Top of Dataset
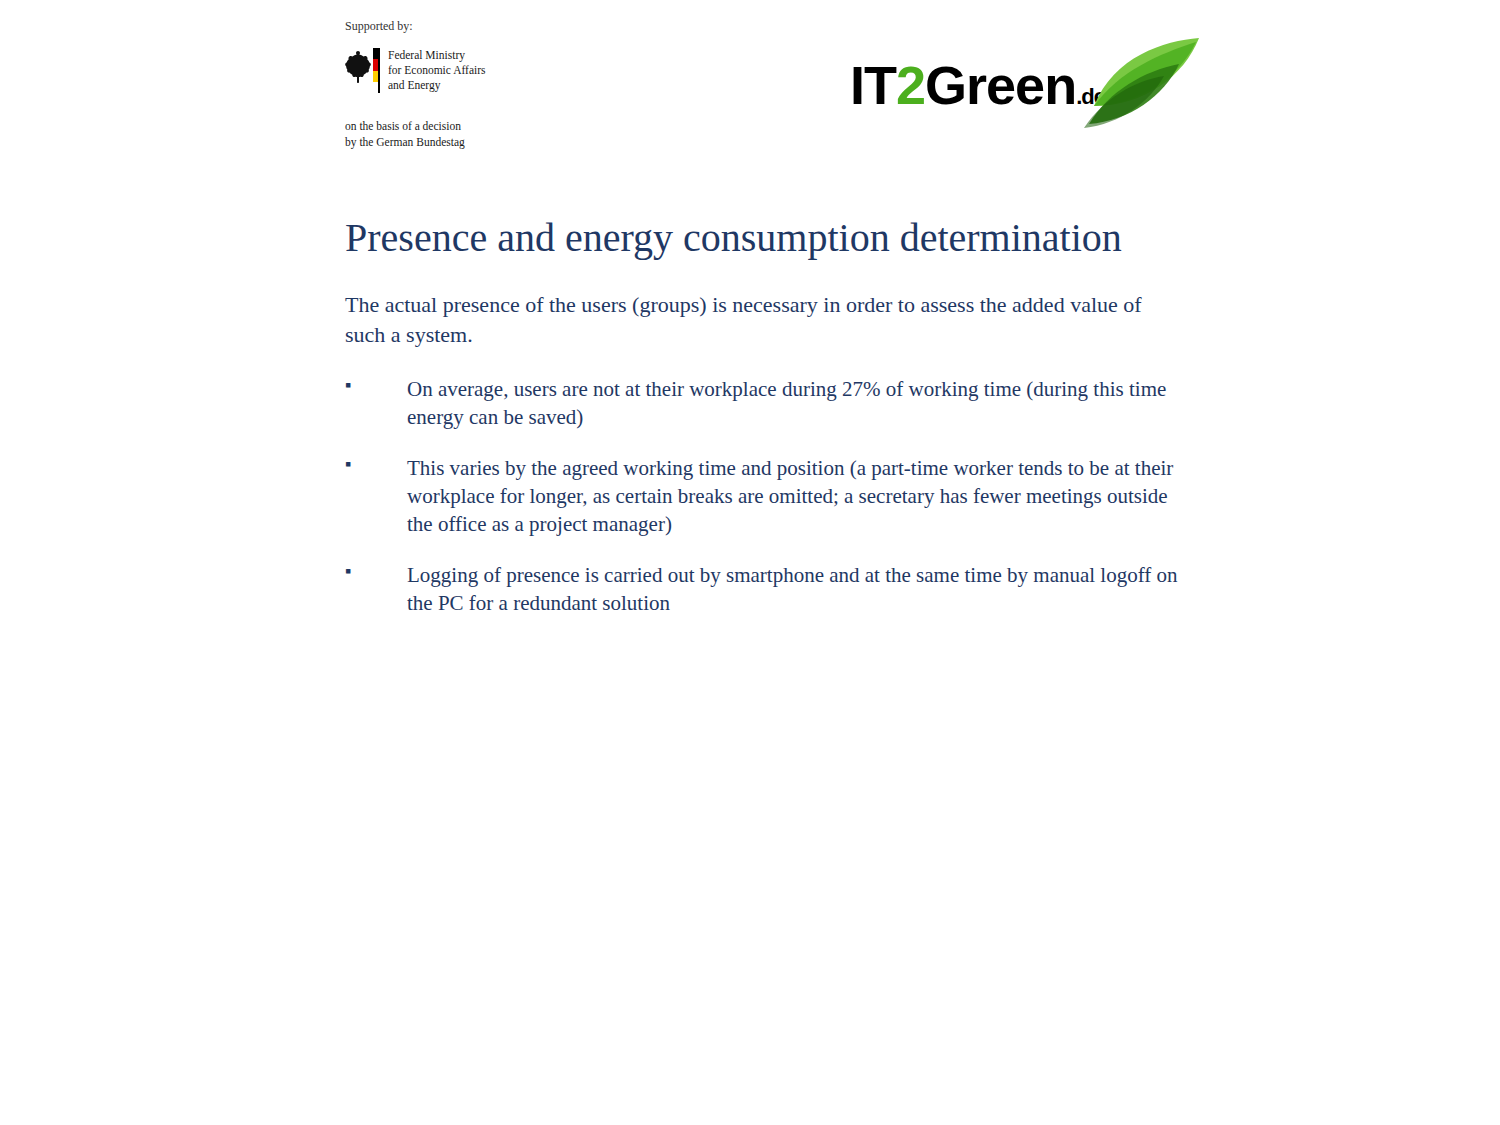Supported by:
Federal Ministry
for Economic Affairs
and Energy
on the basis of a decision
by the German Bundestag
IT2 Green.de
Presence and energy consumption determination
The actual presence of the users (groups) is necessary in order to assess the added value of such a system.
On average, users are not at their workplace during 27% of working time (during this time energy can be saved)
This varies by the agreed working time and position (a part-time worker tends to be at their workplace for longer, as certain breaks are omitted; a secretary has fewer meetings outside the office as a project manager)
Logging of presence is carried out by smartphone and at the same time by manual logoff on the PC for a redundant solution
Bottom of Dataset
- **Exercise details**
In the data above, find each line that uses the string "users". Copy it.

- **Solution**
The actual presence of the users (groups) is necessary in order to assess the added value of such a system.
On average, users are not at their workplace during 27% of working time (during this time energy can be saved)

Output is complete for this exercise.